Director: Dustin Hoffman // Starring: Maggie Smith, Tom Courtenay, Billy Connelly, Pauline Collins // Plot: Ageing opera singer Reginald Paget (Courtenay) finds the splendour of Beecham House, a home for retired musicians, to be compromised when his prickly ex-wife Jean (Smith) comes to stay. As the houses financial future becomes unclear, Jean does all she can to avoid reuniting with her former quartet members Sissy (Collins), Wilf (Connelly) and, of course, her ex-husband Reggie.
Review: Dustin Hoffman’s directorial debut is a sporadically touching adaptation of Ronald Harwood’s 1998 play of the same name. Despite being very much geared towards to a particular demographic, this viewer can attest that he, at the tender age of 21, found much to enjoy in Quartet, although a frustrating lack of focus makes it hard to recommend to audiences at large.

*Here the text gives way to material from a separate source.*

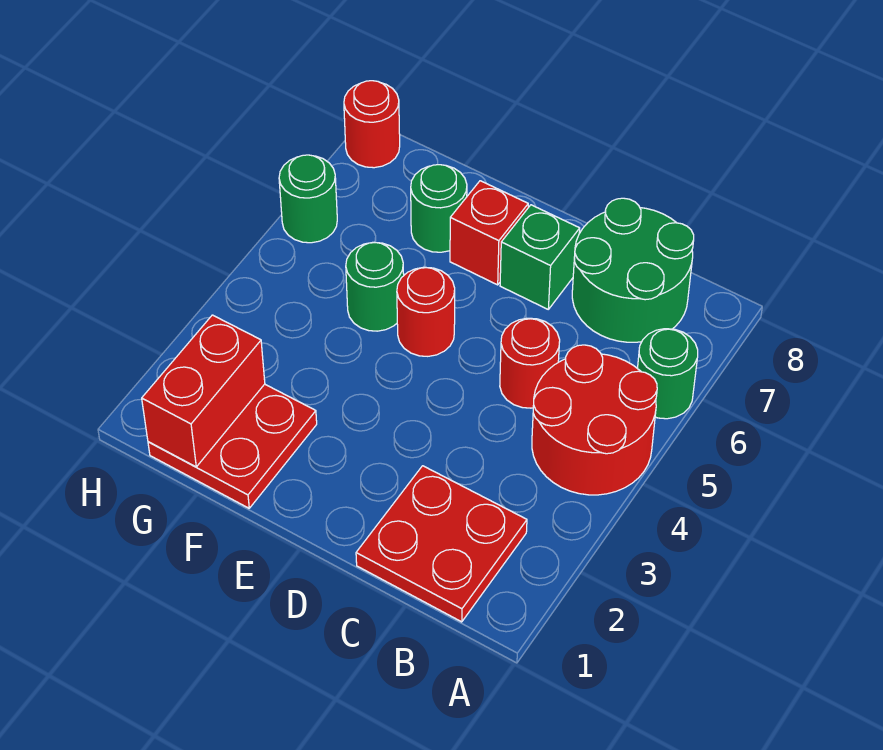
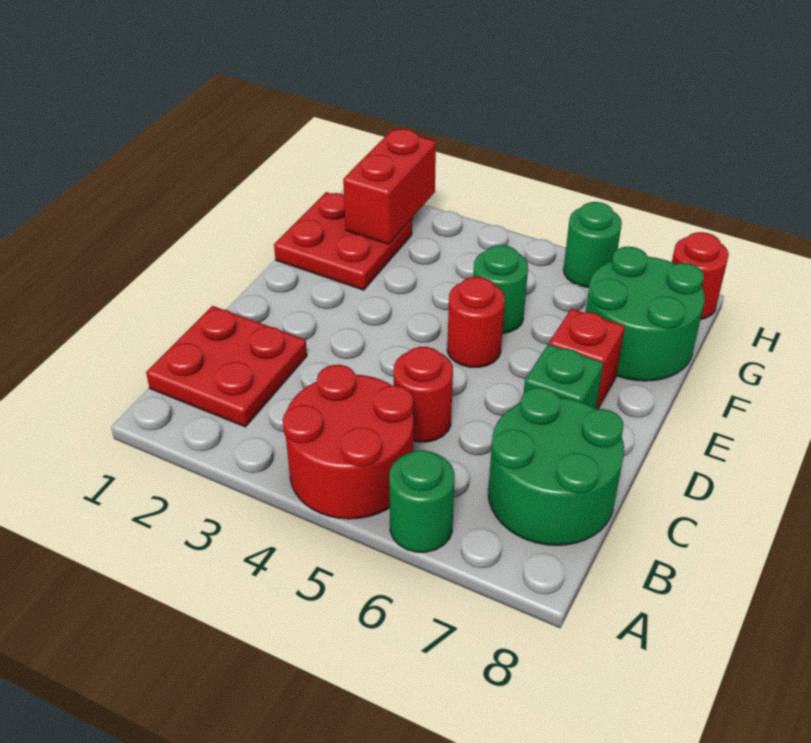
green round brick F7 level 1 -> green round brick F7:G8 level 1
red brick G1:G2 level 2 -> red brick G2:H2 level 2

Director: Juan Antonio Bayora // Starring: Naomi Watts, Ewan McGregor // Plot: The true story of how one family – mother Maria (Naomi Watts), father Henry (Ewan McGregor) and their sons Lucas (Tom Holland), Thomas (Samuel Joslin) and Simon (Oaklee Pendergast) – survived the Indian Ocean tsunami of 2004 during their Christmas break to the region.
Review: With the carefully endorsed authenticity of this story still fresh in our minds thanks to an opening placard, a deep, low-end rumbling intensifies to the point of discomfort. It’s an unnerving moment, no doubt, but for this viewer, it made for a very exciting opening. This is a sound synonymous with dread and expectation. As anyone who has sat through a Paranormal Activity film will tell you; this is the sound of something actually happening.
It is also the first of many confrontations with The Impossible’s incredible sound design. Ominous tones are laced throughout, with a clear emphasis on every crunch and shock absorbed by the bodies of our ravaged protagonists. It is at times overwhelming in its desolation, so much so that when the inevitably shimmering piano does make an appearance, it is with heartfelt relief rather than a rolling of the eyes.